DATA PROVIDED:

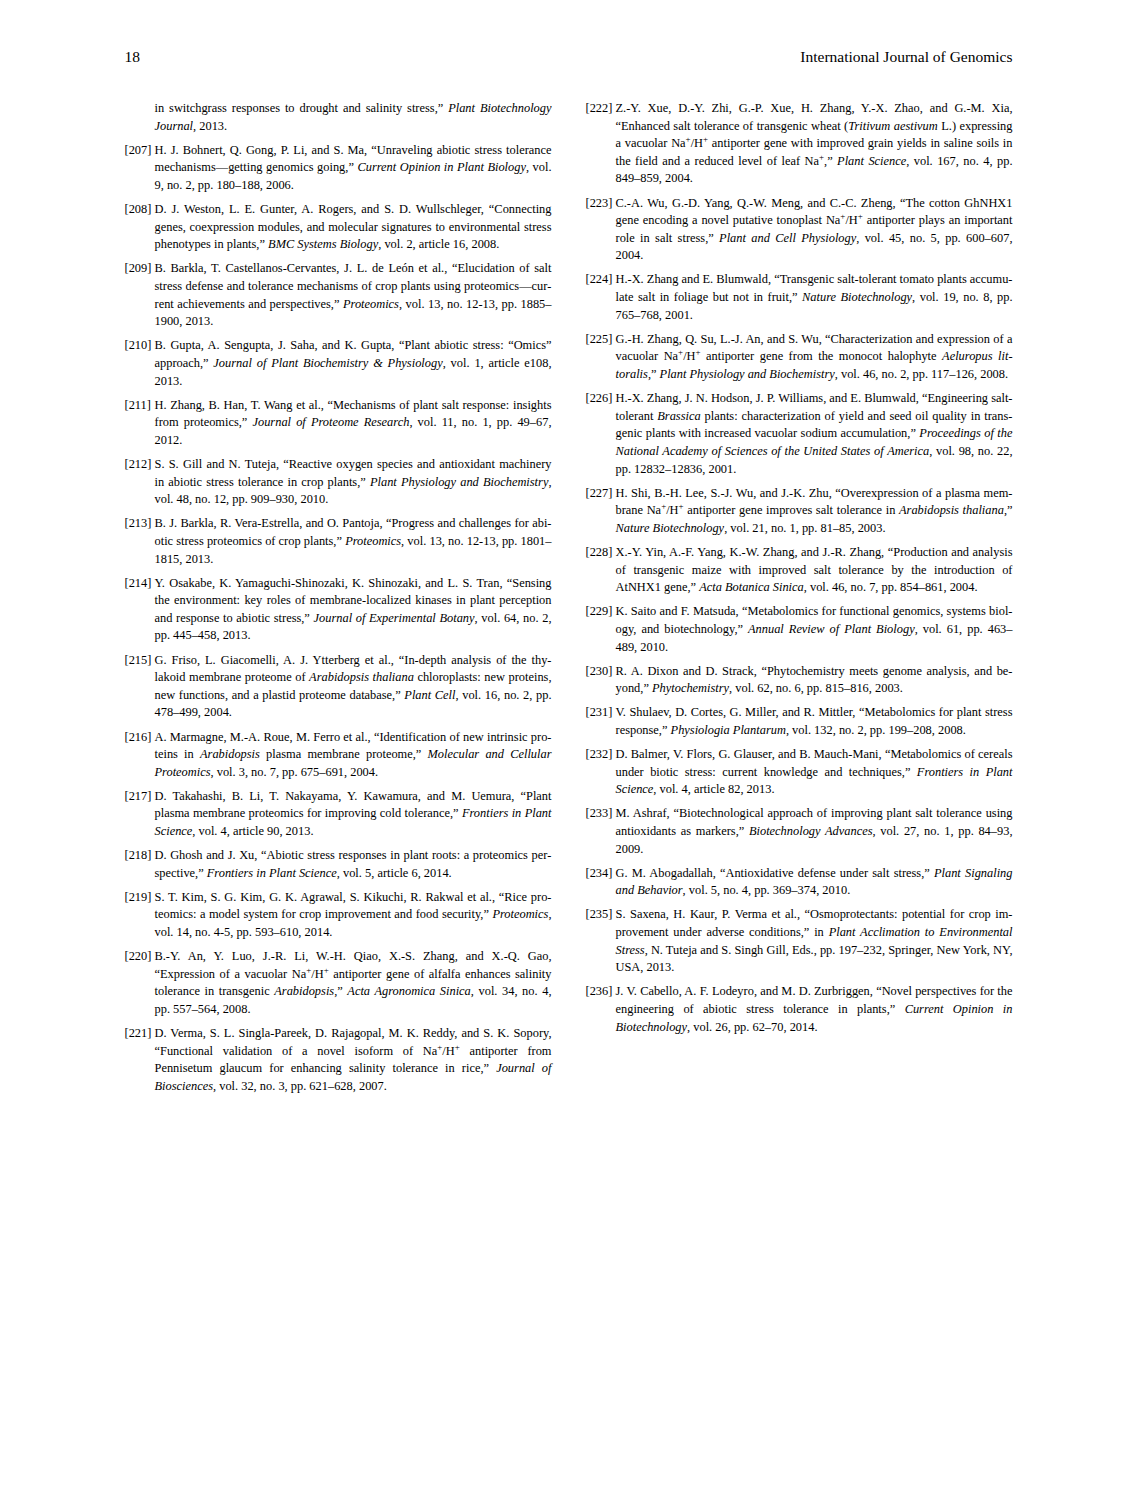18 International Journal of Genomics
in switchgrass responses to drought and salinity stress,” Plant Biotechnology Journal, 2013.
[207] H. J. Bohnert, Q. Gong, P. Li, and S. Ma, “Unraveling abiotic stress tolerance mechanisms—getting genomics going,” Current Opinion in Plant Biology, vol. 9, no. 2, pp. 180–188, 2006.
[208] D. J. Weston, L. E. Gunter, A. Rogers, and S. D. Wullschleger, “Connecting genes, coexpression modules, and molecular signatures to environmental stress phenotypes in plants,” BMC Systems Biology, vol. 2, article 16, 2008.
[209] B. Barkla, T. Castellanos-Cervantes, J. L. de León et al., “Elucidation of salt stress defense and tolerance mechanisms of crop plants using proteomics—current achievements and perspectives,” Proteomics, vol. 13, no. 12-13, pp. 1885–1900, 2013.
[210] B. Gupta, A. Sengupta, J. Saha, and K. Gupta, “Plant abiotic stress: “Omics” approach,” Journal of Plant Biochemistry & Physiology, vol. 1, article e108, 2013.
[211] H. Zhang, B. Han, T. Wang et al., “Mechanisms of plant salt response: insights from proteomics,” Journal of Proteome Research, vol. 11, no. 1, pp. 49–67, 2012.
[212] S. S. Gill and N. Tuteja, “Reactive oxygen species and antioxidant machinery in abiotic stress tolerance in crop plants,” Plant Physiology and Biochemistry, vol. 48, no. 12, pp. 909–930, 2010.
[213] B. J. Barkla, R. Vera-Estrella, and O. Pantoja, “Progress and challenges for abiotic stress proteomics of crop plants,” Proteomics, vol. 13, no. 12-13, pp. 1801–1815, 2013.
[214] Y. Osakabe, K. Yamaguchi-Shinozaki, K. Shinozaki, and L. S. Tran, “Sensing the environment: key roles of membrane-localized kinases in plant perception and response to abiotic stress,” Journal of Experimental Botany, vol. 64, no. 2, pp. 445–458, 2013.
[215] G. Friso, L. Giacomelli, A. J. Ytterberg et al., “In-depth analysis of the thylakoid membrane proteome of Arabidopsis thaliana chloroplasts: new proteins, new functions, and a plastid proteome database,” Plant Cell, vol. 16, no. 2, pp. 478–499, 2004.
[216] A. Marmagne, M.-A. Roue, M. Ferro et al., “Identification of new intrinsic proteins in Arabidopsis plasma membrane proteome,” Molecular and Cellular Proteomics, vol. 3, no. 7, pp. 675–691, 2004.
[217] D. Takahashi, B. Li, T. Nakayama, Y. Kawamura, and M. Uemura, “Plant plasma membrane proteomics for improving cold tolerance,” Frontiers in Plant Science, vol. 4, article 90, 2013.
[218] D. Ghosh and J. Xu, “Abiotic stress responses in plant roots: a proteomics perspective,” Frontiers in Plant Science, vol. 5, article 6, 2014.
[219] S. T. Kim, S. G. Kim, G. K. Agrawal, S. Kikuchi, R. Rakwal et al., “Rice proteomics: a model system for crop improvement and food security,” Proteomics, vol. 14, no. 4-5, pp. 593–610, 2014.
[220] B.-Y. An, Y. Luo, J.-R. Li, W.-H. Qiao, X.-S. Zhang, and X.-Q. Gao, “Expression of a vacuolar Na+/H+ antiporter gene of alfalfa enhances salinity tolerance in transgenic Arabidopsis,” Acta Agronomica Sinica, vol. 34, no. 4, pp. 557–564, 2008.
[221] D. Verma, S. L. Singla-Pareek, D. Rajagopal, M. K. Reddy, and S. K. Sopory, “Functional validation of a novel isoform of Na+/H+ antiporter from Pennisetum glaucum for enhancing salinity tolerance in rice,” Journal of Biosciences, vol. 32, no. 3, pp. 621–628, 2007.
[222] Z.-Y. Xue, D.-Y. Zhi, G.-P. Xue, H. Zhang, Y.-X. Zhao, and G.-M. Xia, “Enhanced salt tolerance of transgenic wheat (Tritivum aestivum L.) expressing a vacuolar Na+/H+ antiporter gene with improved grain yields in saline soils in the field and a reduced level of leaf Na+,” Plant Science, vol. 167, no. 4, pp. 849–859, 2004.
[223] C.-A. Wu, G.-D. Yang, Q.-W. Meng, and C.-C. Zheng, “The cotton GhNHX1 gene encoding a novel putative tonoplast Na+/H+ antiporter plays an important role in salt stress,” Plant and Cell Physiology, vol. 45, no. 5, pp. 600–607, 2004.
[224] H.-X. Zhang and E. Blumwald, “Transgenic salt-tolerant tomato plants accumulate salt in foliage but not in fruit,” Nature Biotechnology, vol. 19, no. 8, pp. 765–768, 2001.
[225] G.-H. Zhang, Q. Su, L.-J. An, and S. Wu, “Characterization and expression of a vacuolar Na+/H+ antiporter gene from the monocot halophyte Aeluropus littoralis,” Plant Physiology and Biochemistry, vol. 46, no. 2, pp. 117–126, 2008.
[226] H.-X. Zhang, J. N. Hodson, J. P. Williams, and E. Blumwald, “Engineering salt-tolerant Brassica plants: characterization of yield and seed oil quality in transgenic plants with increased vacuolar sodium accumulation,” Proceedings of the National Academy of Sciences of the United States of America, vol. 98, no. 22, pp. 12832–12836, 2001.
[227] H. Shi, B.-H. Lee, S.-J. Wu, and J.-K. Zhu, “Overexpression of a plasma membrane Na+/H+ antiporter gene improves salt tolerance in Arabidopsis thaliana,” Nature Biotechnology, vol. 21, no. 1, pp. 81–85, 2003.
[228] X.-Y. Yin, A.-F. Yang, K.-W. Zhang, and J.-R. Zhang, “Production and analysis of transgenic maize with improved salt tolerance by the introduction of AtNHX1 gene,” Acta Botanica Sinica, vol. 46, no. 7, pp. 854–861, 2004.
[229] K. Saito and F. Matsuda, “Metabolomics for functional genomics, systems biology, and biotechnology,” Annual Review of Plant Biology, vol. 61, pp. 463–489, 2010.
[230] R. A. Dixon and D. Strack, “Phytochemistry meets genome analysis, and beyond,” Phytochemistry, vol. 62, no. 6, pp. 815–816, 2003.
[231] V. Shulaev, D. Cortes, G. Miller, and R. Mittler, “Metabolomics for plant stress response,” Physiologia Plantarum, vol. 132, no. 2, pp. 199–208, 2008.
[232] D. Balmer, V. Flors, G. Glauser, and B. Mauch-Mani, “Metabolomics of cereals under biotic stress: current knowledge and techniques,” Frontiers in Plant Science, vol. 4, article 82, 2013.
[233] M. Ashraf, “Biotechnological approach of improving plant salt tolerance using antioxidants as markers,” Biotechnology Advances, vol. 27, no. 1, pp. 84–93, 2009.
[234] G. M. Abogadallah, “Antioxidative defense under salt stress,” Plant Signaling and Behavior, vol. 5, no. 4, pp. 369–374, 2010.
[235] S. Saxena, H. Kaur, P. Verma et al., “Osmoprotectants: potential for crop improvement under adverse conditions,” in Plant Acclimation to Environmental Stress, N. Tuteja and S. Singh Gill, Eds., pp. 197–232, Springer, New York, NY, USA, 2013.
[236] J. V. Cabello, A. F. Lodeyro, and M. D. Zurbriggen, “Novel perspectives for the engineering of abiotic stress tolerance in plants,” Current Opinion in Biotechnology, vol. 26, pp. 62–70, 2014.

* * *

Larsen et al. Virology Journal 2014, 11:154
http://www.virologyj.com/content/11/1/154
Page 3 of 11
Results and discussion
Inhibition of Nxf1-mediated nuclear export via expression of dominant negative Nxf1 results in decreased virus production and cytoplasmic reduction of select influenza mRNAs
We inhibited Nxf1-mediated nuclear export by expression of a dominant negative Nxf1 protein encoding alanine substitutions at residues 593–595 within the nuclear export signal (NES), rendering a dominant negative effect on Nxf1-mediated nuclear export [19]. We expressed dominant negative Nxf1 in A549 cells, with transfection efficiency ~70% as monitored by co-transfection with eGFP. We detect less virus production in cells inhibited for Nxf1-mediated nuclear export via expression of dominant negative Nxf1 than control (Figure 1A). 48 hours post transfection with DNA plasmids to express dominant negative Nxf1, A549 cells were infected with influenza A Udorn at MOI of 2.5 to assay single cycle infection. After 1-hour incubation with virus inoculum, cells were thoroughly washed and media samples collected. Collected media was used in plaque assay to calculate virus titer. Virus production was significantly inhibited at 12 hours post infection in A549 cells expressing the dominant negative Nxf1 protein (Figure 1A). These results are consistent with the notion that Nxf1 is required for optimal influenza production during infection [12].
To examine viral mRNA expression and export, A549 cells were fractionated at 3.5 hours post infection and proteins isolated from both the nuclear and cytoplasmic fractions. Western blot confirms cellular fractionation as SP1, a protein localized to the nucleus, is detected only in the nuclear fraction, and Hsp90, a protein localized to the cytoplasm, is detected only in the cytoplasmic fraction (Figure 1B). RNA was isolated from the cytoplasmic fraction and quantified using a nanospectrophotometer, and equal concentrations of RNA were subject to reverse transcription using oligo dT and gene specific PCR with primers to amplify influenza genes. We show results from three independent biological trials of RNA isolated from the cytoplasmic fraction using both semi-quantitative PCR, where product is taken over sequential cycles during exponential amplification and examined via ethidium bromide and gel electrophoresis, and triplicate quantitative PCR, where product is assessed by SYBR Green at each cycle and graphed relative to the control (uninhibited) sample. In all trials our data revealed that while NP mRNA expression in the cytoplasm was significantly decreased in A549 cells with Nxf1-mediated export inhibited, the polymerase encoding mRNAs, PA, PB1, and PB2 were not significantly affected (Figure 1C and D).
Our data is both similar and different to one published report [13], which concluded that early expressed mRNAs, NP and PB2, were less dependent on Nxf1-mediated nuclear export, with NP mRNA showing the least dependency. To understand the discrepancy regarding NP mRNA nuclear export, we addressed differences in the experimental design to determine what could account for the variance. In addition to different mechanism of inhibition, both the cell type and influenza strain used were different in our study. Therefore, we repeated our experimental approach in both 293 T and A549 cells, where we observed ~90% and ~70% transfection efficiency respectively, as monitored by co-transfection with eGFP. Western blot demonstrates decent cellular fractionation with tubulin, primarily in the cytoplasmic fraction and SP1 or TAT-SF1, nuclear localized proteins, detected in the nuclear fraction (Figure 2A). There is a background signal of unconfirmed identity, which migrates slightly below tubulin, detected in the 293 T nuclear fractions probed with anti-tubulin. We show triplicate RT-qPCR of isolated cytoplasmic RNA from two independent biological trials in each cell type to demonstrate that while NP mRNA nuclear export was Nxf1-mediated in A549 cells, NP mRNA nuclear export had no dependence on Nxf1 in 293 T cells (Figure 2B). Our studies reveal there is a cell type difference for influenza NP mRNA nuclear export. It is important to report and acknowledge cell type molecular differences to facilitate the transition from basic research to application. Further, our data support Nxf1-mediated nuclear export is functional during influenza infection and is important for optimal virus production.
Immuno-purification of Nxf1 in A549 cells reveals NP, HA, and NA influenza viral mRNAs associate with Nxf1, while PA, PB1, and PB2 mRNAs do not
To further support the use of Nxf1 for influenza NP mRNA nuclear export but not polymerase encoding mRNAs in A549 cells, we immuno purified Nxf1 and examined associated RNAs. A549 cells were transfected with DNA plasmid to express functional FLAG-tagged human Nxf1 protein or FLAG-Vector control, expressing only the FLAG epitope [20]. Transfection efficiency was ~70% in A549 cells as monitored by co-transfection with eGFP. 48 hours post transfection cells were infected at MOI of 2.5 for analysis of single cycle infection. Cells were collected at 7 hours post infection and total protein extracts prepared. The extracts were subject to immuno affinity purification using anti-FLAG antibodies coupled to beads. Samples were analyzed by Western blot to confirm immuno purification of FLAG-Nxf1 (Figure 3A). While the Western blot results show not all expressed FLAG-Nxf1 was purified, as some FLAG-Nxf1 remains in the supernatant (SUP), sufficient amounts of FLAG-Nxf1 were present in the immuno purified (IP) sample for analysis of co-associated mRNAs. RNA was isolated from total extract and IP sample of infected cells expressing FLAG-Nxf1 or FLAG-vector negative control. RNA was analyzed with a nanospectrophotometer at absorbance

ABOUT THIS EXERCISE:
Word for word, restate the lines above from the line containing "[221] D. Verma, S." through the line containing "[226] H.-X. Zhang, J.", with both included and nothing else.

SOLUTION BELOW:
[221] D. Verma, S. L. Singla-Pareek, D. Rajagopal, M. K. Reddy, and S. K. Sopory, “Functional validation of a novel isoform of Na+/H+ antiporter from Pennisetum glaucum for enhancing salinity tolerance in rice,” Journal of Biosciences, vol. 32, no. 3, pp. 621–628, 2007.
[222] Z.-Y. Xue, D.-Y. Zhi, G.-P. Xue, H. Zhang, Y.-X. Zhao, and G.-M. Xia, “Enhanced salt tolerance of transgenic wheat (Tritivum aestivum L.) expressing a vacuolar Na+/H+ antiporter gene with improved grain yields in saline soils in the field and a reduced level of leaf Na+,” Plant Science, vol. 167, no. 4, pp. 849–859, 2004.
[223] C.-A. Wu, G.-D. Yang, Q.-W. Meng, and C.-C. Zheng, “The cotton GhNHX1 gene encoding a novel putative tonoplast Na+/H+ antiporter plays an important role in salt stress,” Plant and Cell Physiology, vol. 45, no. 5, pp. 600–607, 2004.
[224] H.-X. Zhang and E. Blumwald, “Transgenic salt-tolerant tomato plants accumulate salt in foliage but not in fruit,” Nature Biotechnology, vol. 19, no. 8, pp. 765–768, 2001.
[225] G.-H. Zhang, Q. Su, L.-J. An, and S. Wu, “Characterization and expression of a vacuolar Na+/H+ antiporter gene from the monocot halophyte Aeluropus littoralis,” Plant Physiology and Biochemistry, vol. 46, no. 2, pp. 117–126, 2008.
[226] H.-X. Zhang, J. N. Hodson, J. P. Williams, and E. Blumwald, “Engineering salt-tolerant Brassica plants: characterization of yield and seed oil quality in transgenic plants with increased vacuolar sodium accumulation,” Proceedings of the National Academy of Sciences of the United States of America, vol. 98, no. 22, pp. 12832–12836, 2001.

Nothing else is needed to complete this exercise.